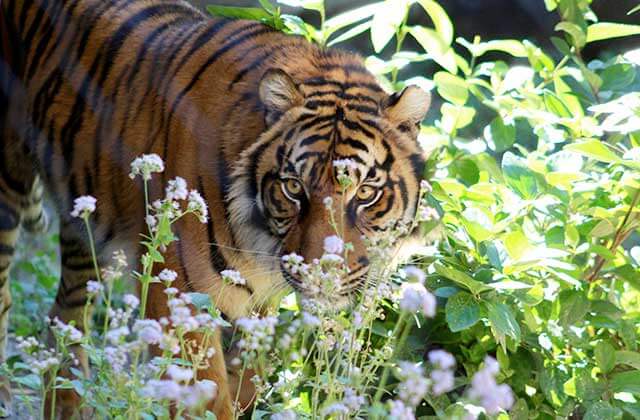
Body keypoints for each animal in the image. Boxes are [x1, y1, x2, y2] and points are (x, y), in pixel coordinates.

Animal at [1, 0, 430, 416]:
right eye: (294, 187)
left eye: (365, 193)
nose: (320, 276)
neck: (259, 242)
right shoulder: (179, 297)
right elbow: (206, 398)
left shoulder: (259, 307)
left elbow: (249, 383)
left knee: (66, 318)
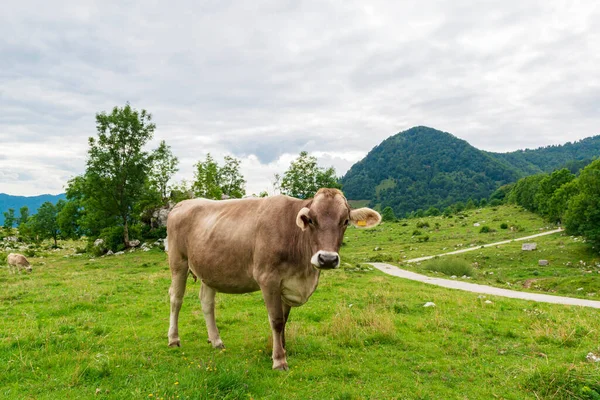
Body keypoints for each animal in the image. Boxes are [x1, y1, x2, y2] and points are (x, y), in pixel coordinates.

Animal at [166, 189, 380, 370]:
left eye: (345, 221)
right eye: (311, 220)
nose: (327, 259)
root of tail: (182, 203)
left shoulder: (288, 284)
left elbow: (284, 321)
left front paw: (283, 349)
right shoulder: (268, 279)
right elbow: (276, 321)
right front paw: (279, 360)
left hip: (210, 270)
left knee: (207, 303)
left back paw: (216, 340)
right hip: (178, 261)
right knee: (176, 299)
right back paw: (174, 339)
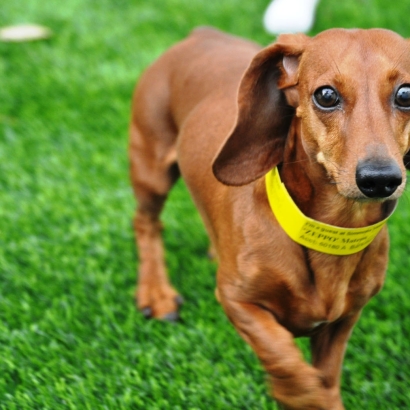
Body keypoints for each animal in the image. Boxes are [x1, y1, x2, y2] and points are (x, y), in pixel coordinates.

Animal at [129, 27, 410, 408]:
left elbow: (326, 376)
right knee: (147, 224)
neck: (328, 234)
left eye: (406, 94)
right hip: (150, 170)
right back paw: (156, 293)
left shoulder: (344, 319)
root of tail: (202, 33)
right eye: (326, 95)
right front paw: (301, 394)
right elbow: (283, 358)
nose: (380, 179)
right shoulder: (236, 300)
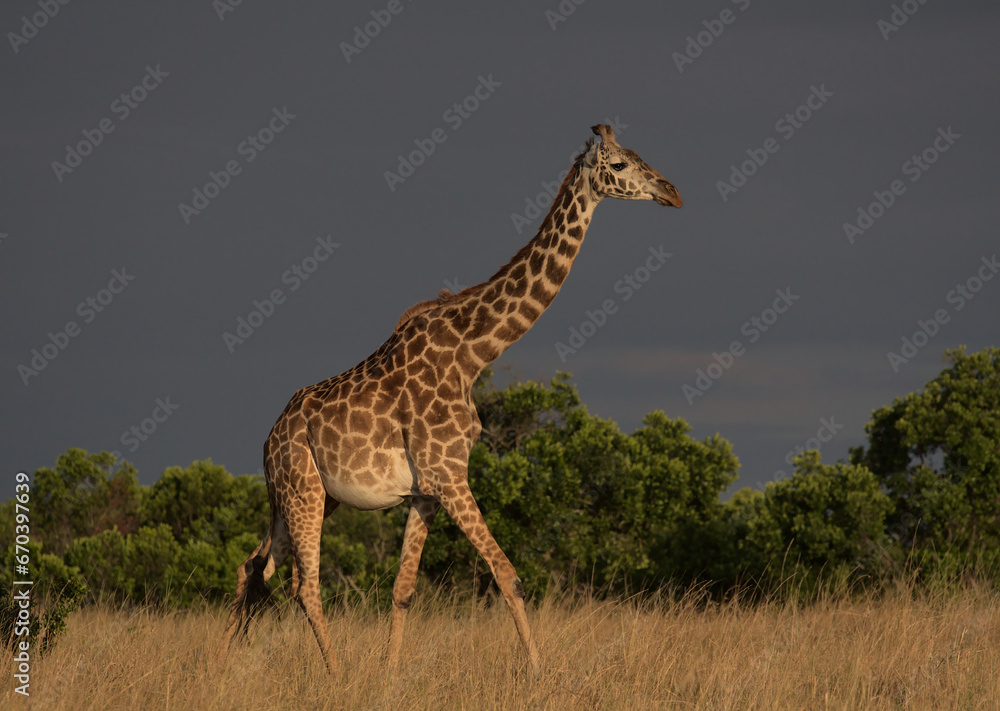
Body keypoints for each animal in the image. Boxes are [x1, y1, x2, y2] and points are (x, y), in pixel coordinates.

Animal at [225, 124, 682, 675]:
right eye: (618, 165)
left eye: (638, 154)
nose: (672, 192)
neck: (474, 351)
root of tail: (269, 438)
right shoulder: (449, 476)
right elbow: (508, 575)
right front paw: (539, 673)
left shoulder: (425, 491)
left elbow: (402, 589)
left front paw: (390, 676)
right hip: (303, 490)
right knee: (302, 584)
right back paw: (335, 674)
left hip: (301, 496)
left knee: (253, 566)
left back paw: (218, 668)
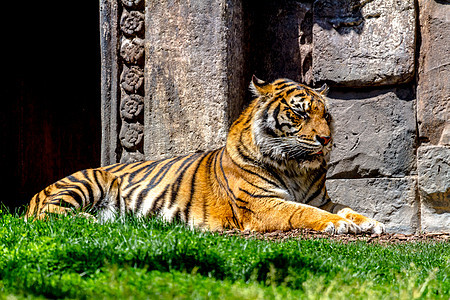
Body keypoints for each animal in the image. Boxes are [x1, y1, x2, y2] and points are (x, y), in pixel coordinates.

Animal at [24, 75, 384, 234]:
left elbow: (346, 207)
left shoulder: (321, 198)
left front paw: (370, 221)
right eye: (299, 113)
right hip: (90, 181)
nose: (326, 139)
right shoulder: (261, 204)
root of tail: (34, 194)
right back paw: (88, 219)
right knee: (45, 216)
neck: (296, 168)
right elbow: (304, 212)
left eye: (326, 115)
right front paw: (339, 225)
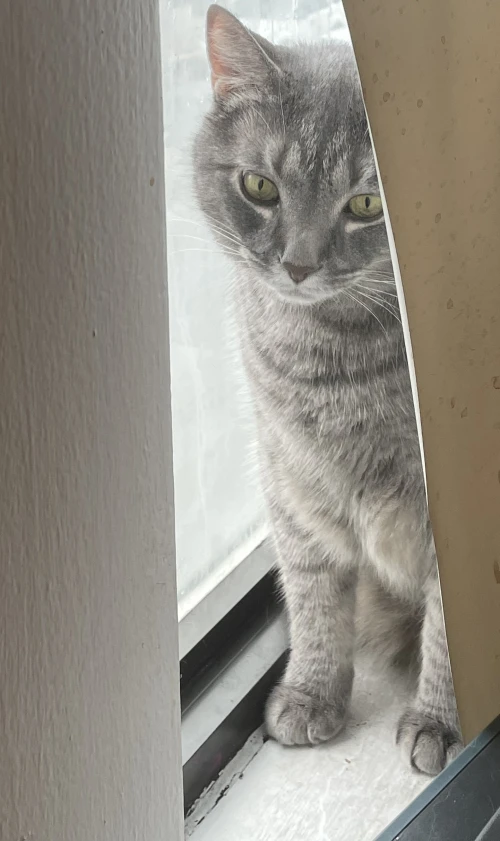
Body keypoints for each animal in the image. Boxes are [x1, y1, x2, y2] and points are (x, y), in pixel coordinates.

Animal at [193, 4, 462, 776]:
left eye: (368, 204)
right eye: (260, 188)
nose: (297, 264)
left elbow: (448, 627)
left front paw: (439, 719)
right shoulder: (295, 487)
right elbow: (313, 598)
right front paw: (313, 692)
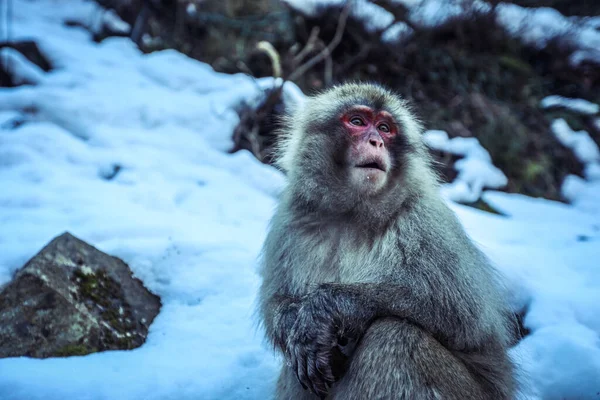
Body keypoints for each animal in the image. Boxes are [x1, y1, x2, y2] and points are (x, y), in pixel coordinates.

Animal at [258, 83, 516, 398]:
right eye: (357, 121)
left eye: (384, 128)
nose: (376, 142)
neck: (351, 213)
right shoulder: (290, 221)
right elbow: (278, 303)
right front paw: (293, 319)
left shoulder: (425, 222)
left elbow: (465, 318)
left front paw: (327, 307)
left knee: (396, 336)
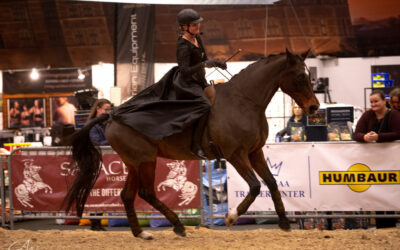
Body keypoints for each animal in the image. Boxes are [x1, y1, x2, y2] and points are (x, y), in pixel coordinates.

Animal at [65, 49, 318, 240]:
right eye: (300, 77)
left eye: (309, 75)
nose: (314, 107)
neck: (244, 101)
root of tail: (111, 116)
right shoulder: (236, 155)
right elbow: (255, 186)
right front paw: (231, 216)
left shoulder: (255, 153)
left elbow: (272, 183)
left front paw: (284, 222)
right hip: (145, 161)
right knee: (146, 193)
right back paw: (177, 225)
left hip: (135, 164)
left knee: (128, 195)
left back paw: (142, 233)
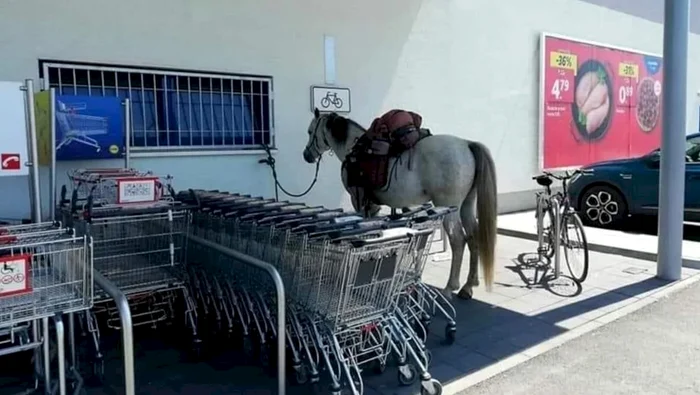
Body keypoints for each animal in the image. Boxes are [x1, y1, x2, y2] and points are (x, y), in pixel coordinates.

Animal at [302, 110, 498, 298]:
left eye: (310, 131)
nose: (306, 155)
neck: (353, 149)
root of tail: (466, 144)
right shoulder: (373, 208)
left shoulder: (359, 201)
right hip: (467, 205)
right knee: (473, 237)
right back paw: (468, 286)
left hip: (450, 208)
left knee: (458, 241)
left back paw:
..............................
■ **Exercise details**: Nothing but the lines from the one with "root of tail: (34, 194)" to the one with "right elbow: (255, 186)" above, both included, should be transcribed, exactly and without pictures.

■ **Expected output**:
root of tail: (34, 194)
right back paw: (88, 219)
right knee: (45, 216)
neck: (296, 168)
right elbow: (304, 212)
left eye: (326, 115)
right front paw: (339, 225)
Body keypoints for each animal in the image. Boxes are [x1, y1, x2, y2] and points are (x, y), in pixel coordinates.

Animal at [193, 4, 462, 776]:
left eye: (368, 204)
right eye: (260, 188)
nose: (297, 264)
left elbow: (448, 627)
left front paw: (439, 719)
right shoulder: (295, 487)
right elbow: (313, 598)
right front paw: (313, 692)
Body keypoints for each animal in the image. Boxes are [x1, y1, x2, y2] and points are (x, y), in pixel coordinates.

Animal at [258, 83, 516, 398]:
right eye: (357, 121)
left eye: (384, 128)
nose: (376, 142)
neck: (351, 213)
right shoulder: (290, 221)
right elbow: (278, 303)
right front paw: (293, 319)
left shoulder: (425, 222)
left elbow: (465, 318)
left front paw: (327, 307)
left knee: (396, 336)
Body keypoints for each animal in the image. Boxes are [x1, y1, x2, y2] and points are (x, y), in pixel coordinates.

Animal at [65, 49, 318, 240]:
right eye: (300, 77)
left eye: (309, 75)
nose: (314, 107)
neck: (244, 101)
root of tail: (111, 116)
right shoulder: (236, 155)
right elbow: (255, 186)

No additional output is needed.